British Columbia’s Finance Minister Carole James has released the province’s operating budget for the 2020-21 fiscal year on Tuesday.
One of the highlights is the introduction of a new tax bracket in which people who earn more than $220,000/year – the top 1% earners in the province – will see their taxes rise by 3.7%, creating an estimated revenue of $216 million next year.
“Today we’re asking the people at the top, the highest 1% of individual income earners, to pay a little more and help B.C. provide families and communities with better services and stronger infrastructure,” said James.
The seven per cent Provincial Sales Tax will also start being applied to sugary drinks starting July 1st.
Revenue from these new sources will allow the government to create a needs-based BC Access Grant program that will offer around 40,000 low and middle-income college and university students $4,000 to help with up front costs of tuition.

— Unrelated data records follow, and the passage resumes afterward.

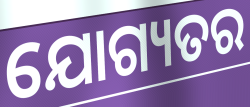
ଯୋଗ୍ୟତର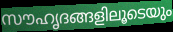
സൗഹൃദങ്ങളിലൂടെയുംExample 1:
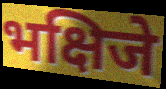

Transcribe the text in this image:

भक्षिजे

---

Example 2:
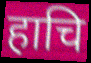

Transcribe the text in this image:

हाचि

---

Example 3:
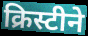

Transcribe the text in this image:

क्रिस्टीने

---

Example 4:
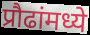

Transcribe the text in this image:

प्रौढांमध्ये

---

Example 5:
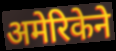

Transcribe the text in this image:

अमेरिकेने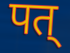
पत्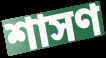
শাসণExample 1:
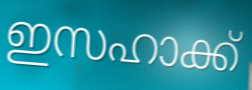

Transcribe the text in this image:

ഇസഹാക്ക്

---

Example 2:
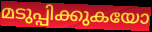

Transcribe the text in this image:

മടുപ്പിക്കുകയോ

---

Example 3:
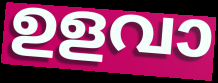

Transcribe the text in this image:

ഉളവാ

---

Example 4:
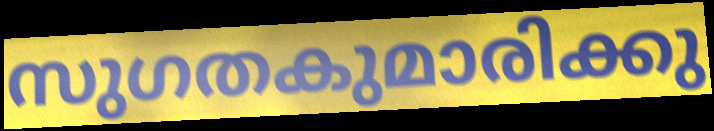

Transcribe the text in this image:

സുഗതകുമാരിക്കു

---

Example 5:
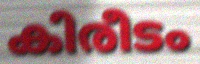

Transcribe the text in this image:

കിരീടം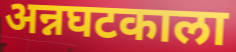
अन्नघटकालाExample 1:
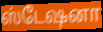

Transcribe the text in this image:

ஸ்டேஷனா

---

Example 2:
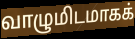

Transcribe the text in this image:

வாழுமிடமாகக்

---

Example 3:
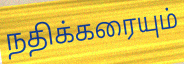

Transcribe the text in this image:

நதிக்கரையும்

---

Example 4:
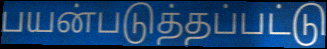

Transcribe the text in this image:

பயன்படுத்தப்பட்டு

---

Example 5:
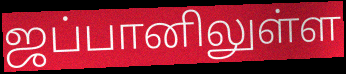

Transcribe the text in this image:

ஜப்பானிலுள்ளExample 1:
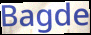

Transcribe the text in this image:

Bagde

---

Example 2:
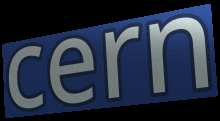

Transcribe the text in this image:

cern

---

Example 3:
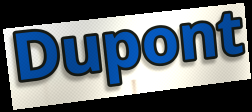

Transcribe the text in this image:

Dupont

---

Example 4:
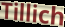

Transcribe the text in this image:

Tillich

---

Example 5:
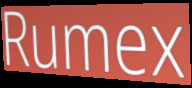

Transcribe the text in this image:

RumexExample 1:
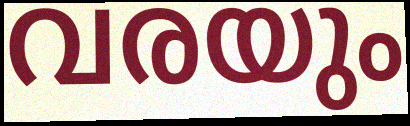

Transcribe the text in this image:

വരയും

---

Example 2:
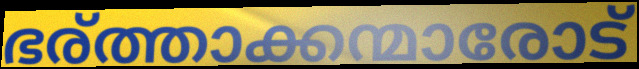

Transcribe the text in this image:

ഭര്ത്താക്കന്മാരോട്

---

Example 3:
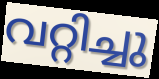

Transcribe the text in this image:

വറ്റിച്ചു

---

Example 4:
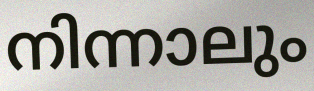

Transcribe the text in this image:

നിന്നാലും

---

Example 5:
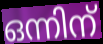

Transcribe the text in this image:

ഒന്നിന്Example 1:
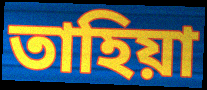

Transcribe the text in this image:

তাহিয়া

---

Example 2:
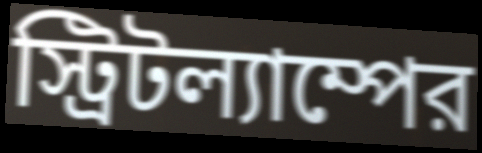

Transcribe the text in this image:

স্ট্রিটল্যাম্পের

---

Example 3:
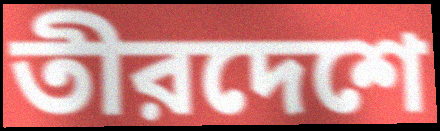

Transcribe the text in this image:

তীরদেশে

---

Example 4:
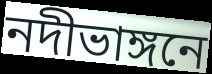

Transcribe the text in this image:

নদীভাঙ্গনে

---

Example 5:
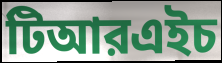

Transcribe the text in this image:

টিআরএইচ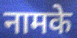
नामके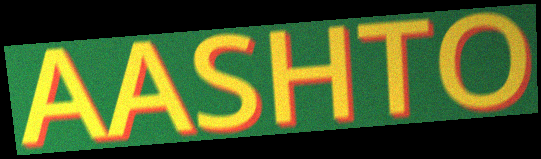
AASHTO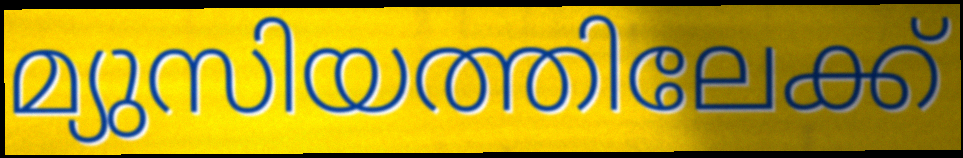
മ്യുസിയത്തിലേക്ക്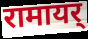
रामायर्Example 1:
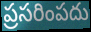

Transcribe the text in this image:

ప్రసరింపదు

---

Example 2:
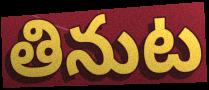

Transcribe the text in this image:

తినుట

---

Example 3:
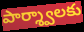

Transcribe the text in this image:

పార్శ్వాలకు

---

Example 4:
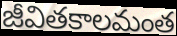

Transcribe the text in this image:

జీవితకాలమంత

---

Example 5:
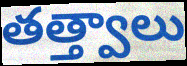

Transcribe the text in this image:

తత్త్వాలుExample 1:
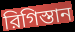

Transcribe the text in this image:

রিগিস্তান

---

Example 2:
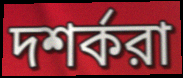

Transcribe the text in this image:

দশর্করা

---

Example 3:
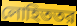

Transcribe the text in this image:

লোহিততর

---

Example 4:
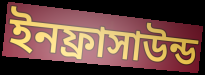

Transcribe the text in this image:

ইনফ্রাসাউন্ড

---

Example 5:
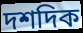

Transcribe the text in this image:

দশদিক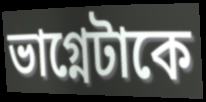
ভাগ্নেটাকে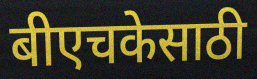
बीएचकेसाठीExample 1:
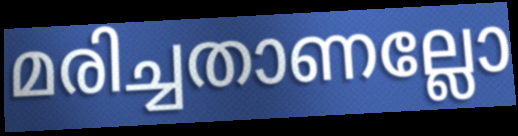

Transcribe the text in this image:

മരിച്ചതാണല്ലോ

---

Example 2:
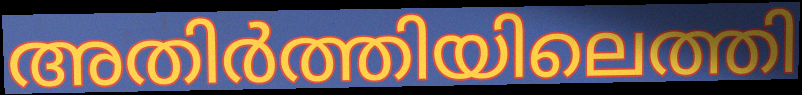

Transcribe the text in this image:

അതിർത്തിയിലെത്തി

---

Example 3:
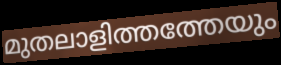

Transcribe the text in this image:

മുതലാളിത്തത്തേയും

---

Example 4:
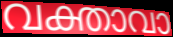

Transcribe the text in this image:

വക്താവാ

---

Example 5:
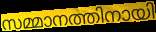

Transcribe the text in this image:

സമ്മാനത്തിനായിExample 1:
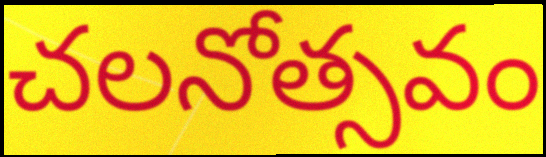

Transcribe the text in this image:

చలనోత్సవం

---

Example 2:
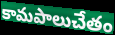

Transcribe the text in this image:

కామపాలుచేతం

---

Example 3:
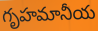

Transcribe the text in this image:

గృహమానీయ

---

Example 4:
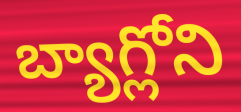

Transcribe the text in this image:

బ్యాగ్లోని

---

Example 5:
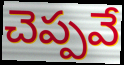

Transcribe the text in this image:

చెప్పవే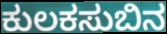
ಕುಲಕಸುಬಿನ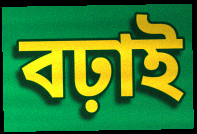
বঢ়াইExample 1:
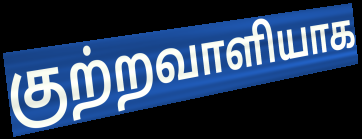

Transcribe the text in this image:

குற்றவாளியாக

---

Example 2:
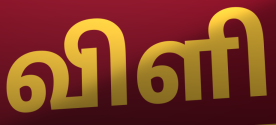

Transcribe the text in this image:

விளி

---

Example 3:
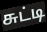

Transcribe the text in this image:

சுட்டி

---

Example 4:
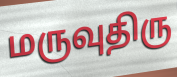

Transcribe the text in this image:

மருவுதிரு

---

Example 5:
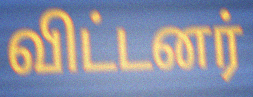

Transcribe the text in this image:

விட்டனர்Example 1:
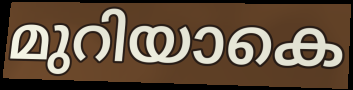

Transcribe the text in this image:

മുറിയാകെ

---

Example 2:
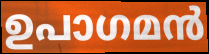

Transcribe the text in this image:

ഉപാഗമൻ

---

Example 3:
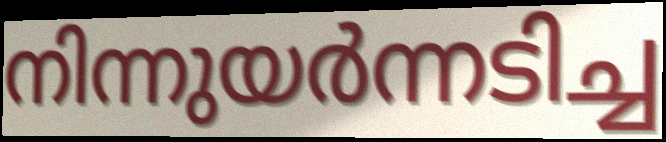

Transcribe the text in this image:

നിന്നുയർന്നടിച്ച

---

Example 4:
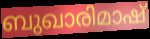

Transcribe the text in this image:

ബുഖാരിമാഷ്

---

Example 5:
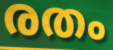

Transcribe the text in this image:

രതംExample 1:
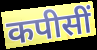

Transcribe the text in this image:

कपीसीं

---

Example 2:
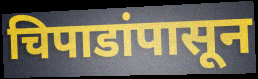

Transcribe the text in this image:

चिपाडांपासून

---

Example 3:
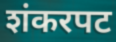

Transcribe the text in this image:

शंकरपट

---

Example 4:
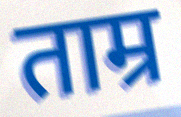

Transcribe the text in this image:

ताम्र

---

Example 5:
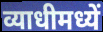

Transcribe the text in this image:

व्याधीमध्यें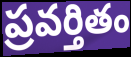
ప్రవర్తితంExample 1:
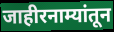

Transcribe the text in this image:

जाहीरनाम्यांतून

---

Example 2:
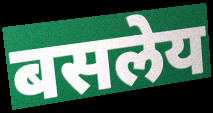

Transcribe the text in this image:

बसलेय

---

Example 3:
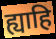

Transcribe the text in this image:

ह्याहि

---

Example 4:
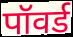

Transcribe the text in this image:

पॉवर्ड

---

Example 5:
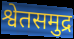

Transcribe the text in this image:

श्वेतसमुद्रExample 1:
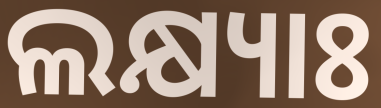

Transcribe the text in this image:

ଲକ୍ଷ୍ୟାଃ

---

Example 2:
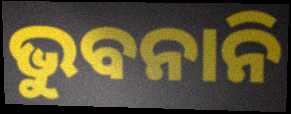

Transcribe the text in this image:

ଭୁବନାନି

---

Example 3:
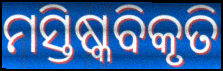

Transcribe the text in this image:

ମସ୍ତିଷ୍କବିକୃତି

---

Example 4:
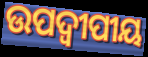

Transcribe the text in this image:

“With the new BC Access Grant, we’ll put a college or university education within reach for thousands more British Columbians,” James said.
“These grants will make a difference for students and they’ll help B.C. businesses find the skilled people they need.”
Budget 2020 also adds $28 million to the provincial program that helps people buy electric vehicles and build charging stations at their homes and workplaces.
Starting this fall, a new BC Child Opportunity Benefit will give families with children under 18 $1,600 per child to help with care costs, based on the family’s income.
Other highlights include the elimination of MSP premiums for all B.C. residents other than international students, reducing ICBC premiums by 20% by 2021, and raising the PST on vaping products to 20%.
The forecast for B.C. real GDP growth in 2020 has increased slightly from 1.9% to 2.0%, while the forecast for 2021 has been revised slightly from 2.0% to 1.9%, compared to the First Quarterly Report 2019.
Overall, the total government revenue is forecast at $60.6 billion in 2020-21, $62.4 billion in 2021-22 and $64.2 billion in 2022-23.
Meanwhile total expenses over the three-year fiscal plan are forecast at $60.1 billion for 2020-21, $61.9 billion for 2021-22 and $63.5 billion in 2022-23.